The best players in the world don't react to the ball. They react to the information that predicts where the ball will go — before it's hit.
This is anticipation. And it's the single hardest thing to teach.
What anticipation actually is
Anticipation isn't guessing. It's pattern recognition built through thousands of hours of observation. When a professional watches an opponent wind up, they're reading: the shoulder turn, the racket position, the stance, the eyes. Each of those inputs narrows the probability distribution of possible shots. By the time the ball leaves the strings, they've already started moving.
Recreational players react to the ball. Elite players react to the setup.
Why you can't drill it directly
You can't design a drill that teaches anticipation the way you can drill a forehand. You can't set up cones for it. It has to be absorbed through exposure — watching a lot of tennis, playing a lot of points, and developing a library of pattern-outcome associations that your brain can access automatically.

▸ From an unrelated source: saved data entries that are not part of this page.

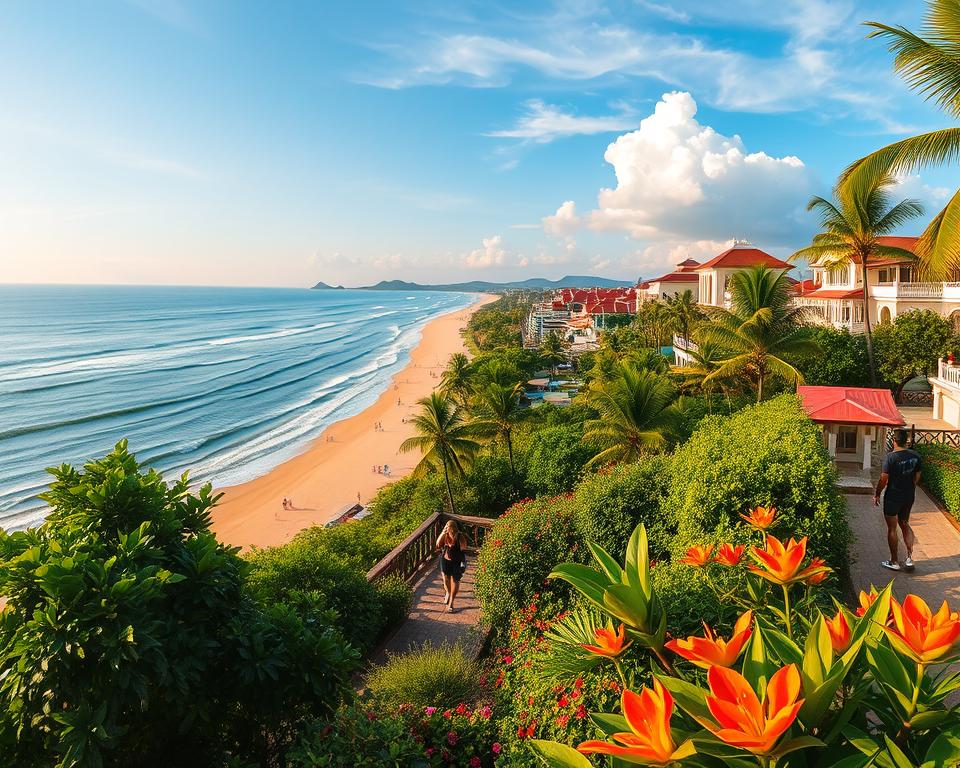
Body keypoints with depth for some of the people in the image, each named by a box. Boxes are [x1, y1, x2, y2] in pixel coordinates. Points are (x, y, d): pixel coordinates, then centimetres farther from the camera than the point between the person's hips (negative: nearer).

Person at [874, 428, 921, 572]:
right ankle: (909, 557, 15)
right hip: (909, 496, 6)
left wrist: (877, 495, -4)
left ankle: (894, 562, 15)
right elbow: (917, 477, 7)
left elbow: (884, 479, -17)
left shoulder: (891, 457, -21)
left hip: (893, 497, -6)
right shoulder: (915, 456, -3)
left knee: (892, 529, 7)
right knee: (905, 524, 22)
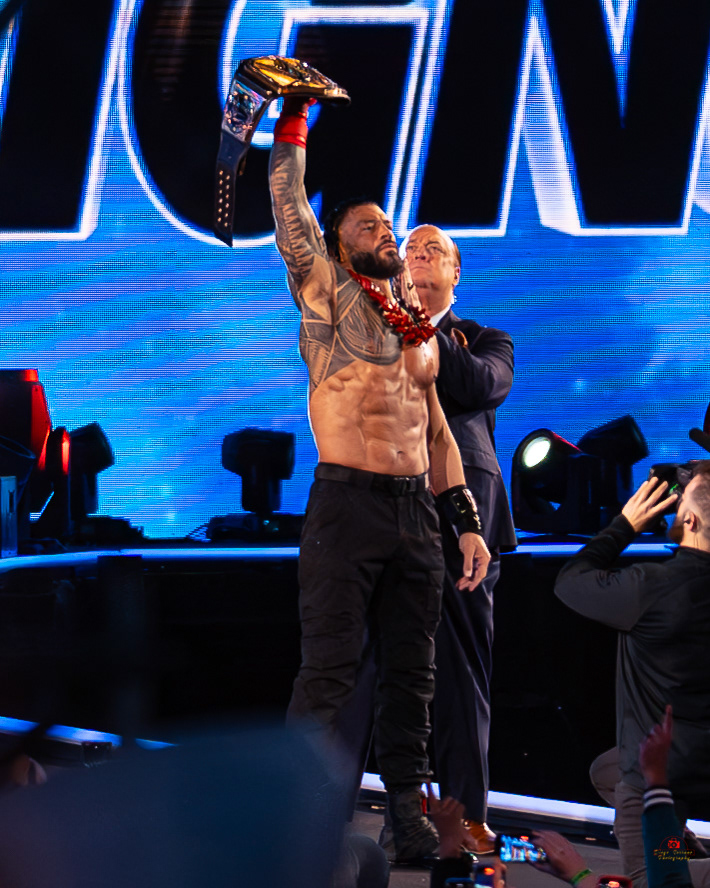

What you can do is create conditions that accelerate this.
What I do with students
Watching before playing. I'll sometimes have a student watch me hit for five minutes before a session, specifically asking them to predict where the ball is going before I hit it. Just notice. Build the habit of looking at setup rather than flight.
Smaller courts, more information. Mini tennis forces anticipation because the margins are so tight that you genuinely can't survive on reaction alone.
Verbal prediction. "Tell me where that ball is going." Out loud, before it arrives. The verbalization forces conscious engagement with cues that normally stay unconscious.
Video review. Watching match footage — theirs or professionals' — with the specific focus of tracking opponent setup rather than ball flight.
None of this is a shortcut. Anticipation develops slowly. But students who consciously practice watching tend to develop it faster than students who just play.
The read is the shot
In a long rally, the player who can anticipate even half a second earlier is consistently in better position, with more time, more options. That margin compounds over a whole match.
The shot you hit is important. Where you are when you hit it is more important. The read that put you there is the most important of all.